Your team has been investigating contacts, these contacts have had a range of disease from minor illness with headache, fever, abdo pain, vomiting, and bleeding.

12.4.1 What is the next step in your investigation?

You need to identify what is a case and what isn’t a case

Proven: A symptomatic person, vius was isolated or demonstrated by electron microscopy, or positive serological test, within three weeks of onset symptoms

Probable: a person living in area who died after one or more days with two or more of the following: headache, fever, abdo pain, nausea, vomiting, bleeding

Possible: A person with headache and/or/fever for at least 24 hours with or without signs and sypmtoms, who had contact with a proven or probable case in the preceding three weeks

These mix of case definitions gives you a wide range of sensitivity vs specificity.

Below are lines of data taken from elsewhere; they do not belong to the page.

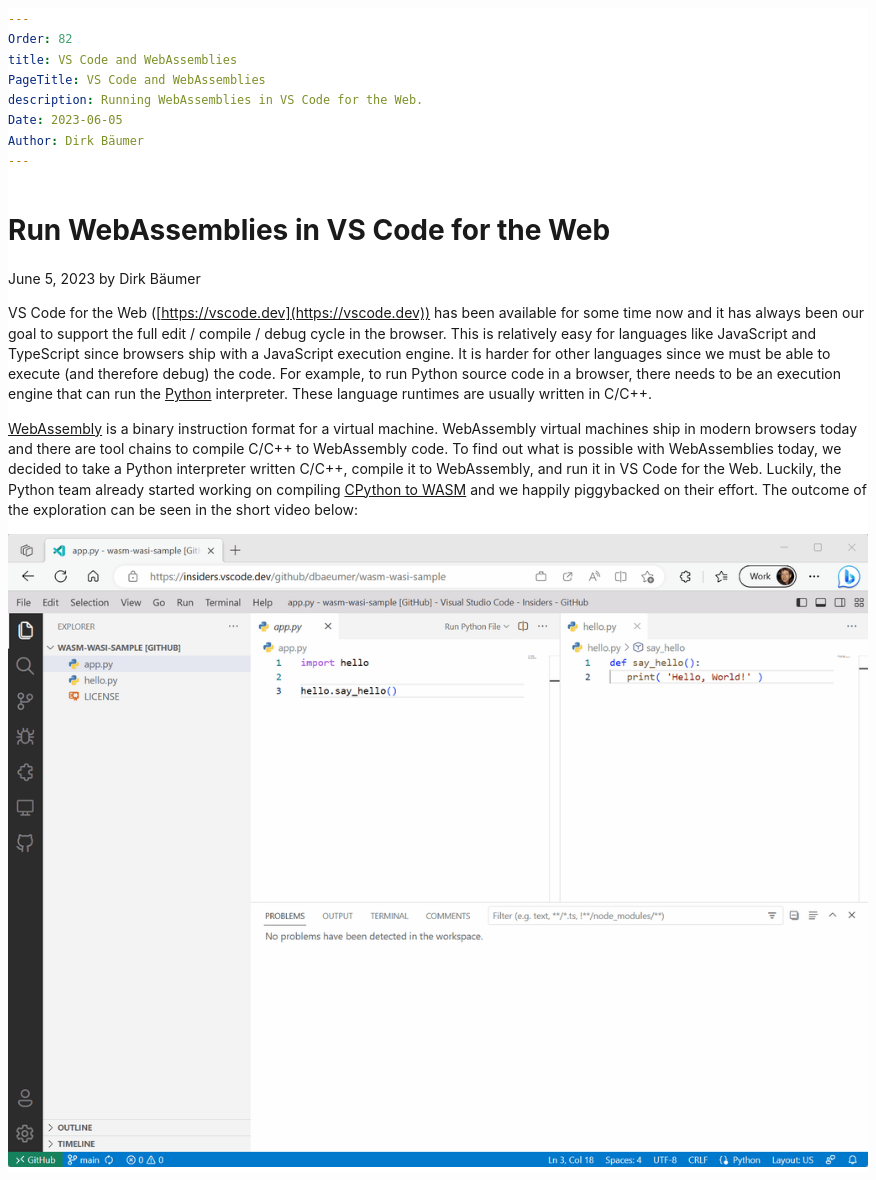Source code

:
 ```yaml
---
Order: 82
title: VS Code and WebAssemblies
PageTitle: VS Code and WebAssemblies
description: Running WebAssemblies in VS Code for the Web.
Date: 2023-06-05
Author: Dirk Bäumer
---
```


# Run WebAssemblies in VS Code for the Web

June 5, 2023 by Dirk Bäumer

VS Code for the Web ([https://vscode.dev](https://vscode.dev)) has been available for some time now and it has always been our goal to support the full edit / compile / debug cycle in the browser. This is relatively easy for languages like JavaScript and TypeScript since browsers ship with a JavaScript execution engine. It is harder for other languages since we must be able to execute (and therefore debug) the code. For example, to run Python source code in a browser, there needs to be an execution engine that can run the [Python](https://www.python.org/) interpreter. These language runtimes are usually written in C/C++.

[WebAssembly](https://webassembly.org/) is a binary instruction format for a virtual machine. WebAssembly virtual machines ship in modern browsers today and there are tool chains to compile C/C++ to WebAssembly code. To find out what is possible with WebAssemblies today, we decided to take a Python interpreter written C/C++, compile it to WebAssembly, and run it in VS Code for the Web. Luckily, the Python team already started working on compiling [CPython to WASM](https://github.com/brettcannon/cpython-wasi-build/releases) and we happily piggybacked on their effort. The outcome of the exploration can be seen in the short video below:

![Execute a Python file in VS Code for the Web](run-python-file.gif)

12.4.1.1 So now you need to do some case finding!

  • Contact Tracing (Household)
  • Hospital Records
  • Primary Care Facilities
  • Active Case Finding (Going round house to house)

12.4.1.2 When you’ve found your cases, what next?

  • Demographics of population with disease (time, place, person)

12.4.2 Epidemic Curves

SEE NOTES DRAWN

You plot incidence over time, with a single box for each case. You colour in these cases if they die

Point Source - one single source of exposure, you’ll see some single skewed distribution

Extended Source - prolonged source of infection, you’ll see a stretched distribution curve

Propogated Source - Often seen in person to person source, you’ll see repeated peaks in incidence like waves on the sea

12.5 Summary Of Story so far

  • Virus has caused large epidemic in central africa, haemorrhagic fever
  • Cases began in sept, peaked in month, tapered off during october
  • Case fatality rate decreased as epidemic progressed
  • All ages and both sexes were affected. Infants and women age 15-29 were most susceptible
  • Cases occured in wide number of villages
  • Most cases in yambuku. further away along roads, the less case attack rate we’ve got

12.5.1 What hypotheses would you have for mode of transmission so far?

This will need a case control study. Compare our people with disease against the people without the disease, and try and determine modes of transmission.

2 Main Things:

  • Transmission through hospital exposure
  • Contact with an unwell patient?

Other questions you might ask

  • Exposure to bodily fluids, sexual contact?
  • Breastfeeding?
  • Exposure to animal groups
  • Sharing food or water supply?

Then with your cases, match against a well person from age and village.